Data shown:
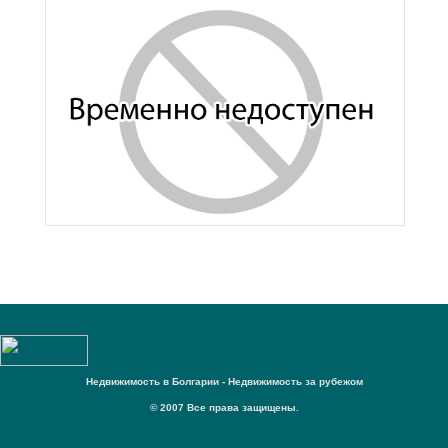
Недвижимость в Болгарии - Недвижимость за рубежом
© 2007 Все права защищены.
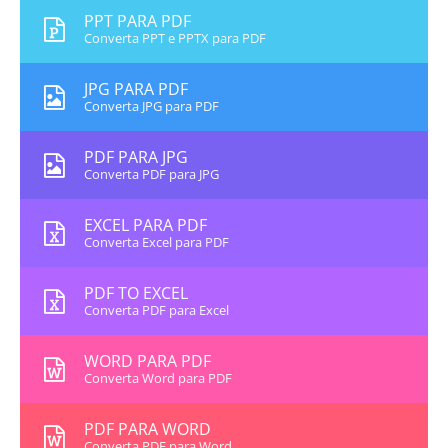
PPT PARA PDF
Converta PPT e PPTX para PDF
JPG PARA PDF
Converta JPG para PDF
PDF PARA JPG
Converta PDF para JPG
EXCEL PARA PDF
Converta Excel para PDF
PDF TO EXCEL
Converta PDF para Excel
WORD PARA PDF
Converta Word para PDF
PDF PARA WORD
Converta PDF para Word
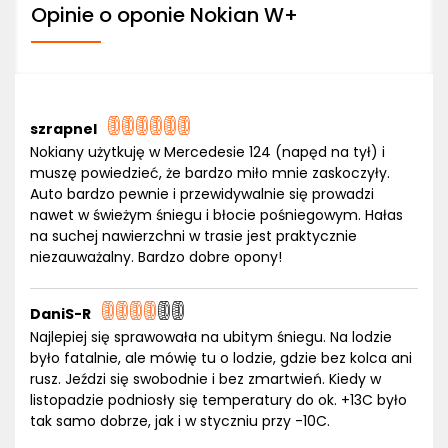
Opinie o oponie Nokian W+
szrapnel
Nokiany użytkuję w Mercedesie 124 (napęd na tył) i
muszę powiedzieć, że bardzo miło mnie zaskoczyły.
Auto bardzo pewnie i przewidywalnie się prowadzi
nawet w świeżym śniegu i błocie pośniegowym. Hałas
na suchej nawierzchni w trasie jest praktycznie
niezauważalny. Bardzo dobre opony!
DaniS-R
Najlepiej się sprawowała na ubitym śniegu. Na lodzie
było fatalnie, ale mówię tu o lodzie, gdzie bez kolca ani
rusz. Jeździ się swobodnie i bez zmartwień. Kiedy w
listopadzie podniosły się temperatury do ok. +13C było
tak samo dobrze, jak i w styczniu przy -10C.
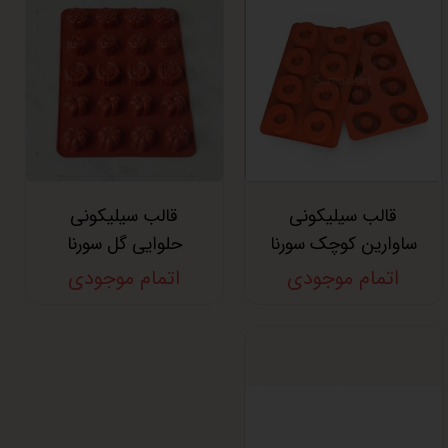
قالب سیلیکونی
قالب سیلیکونی
ساوارین کوچک سورنا
حلوایی گل سورنا
اتمام موجودی
اتمام موجودی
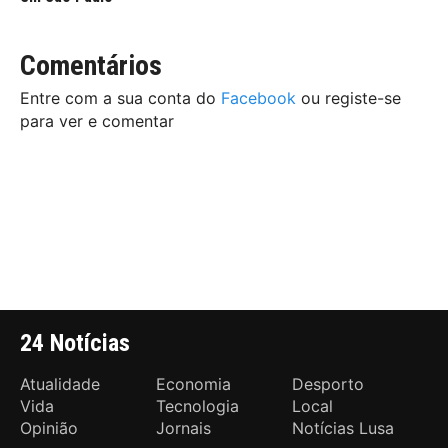
Comentários
Entre com a sua conta do
Facebook
ou registe-se
para ver e comentar
24 Notícias
Atualidade
Economia
Desporto
Vida
Tecnologia
Local
Opinião
Jornais
Notícias Lusa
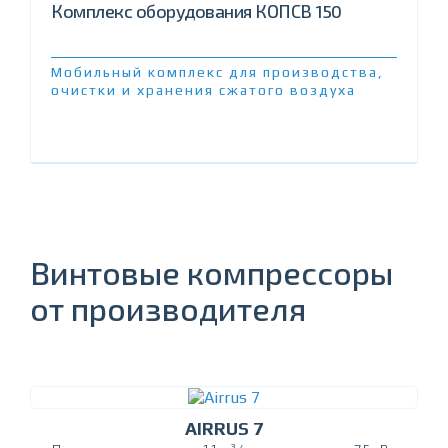
Комплекс оборудования КОПСВ 150
Мобильный комплекс для производства,
очистки и хранения сжатого воздуха
Винтовые компрессоры
от производителя
AIRRUS 7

Your assignment:
From the material above, copy out every line bearing the string "Converta".

Finished task:
Converta PPT e PPTX para PDF
Converta JPG para PDF
Converta PDF para JPG
Converta Excel para PDF
Converta PDF para Excel
Converta Word para PDF
Converta PDF para Word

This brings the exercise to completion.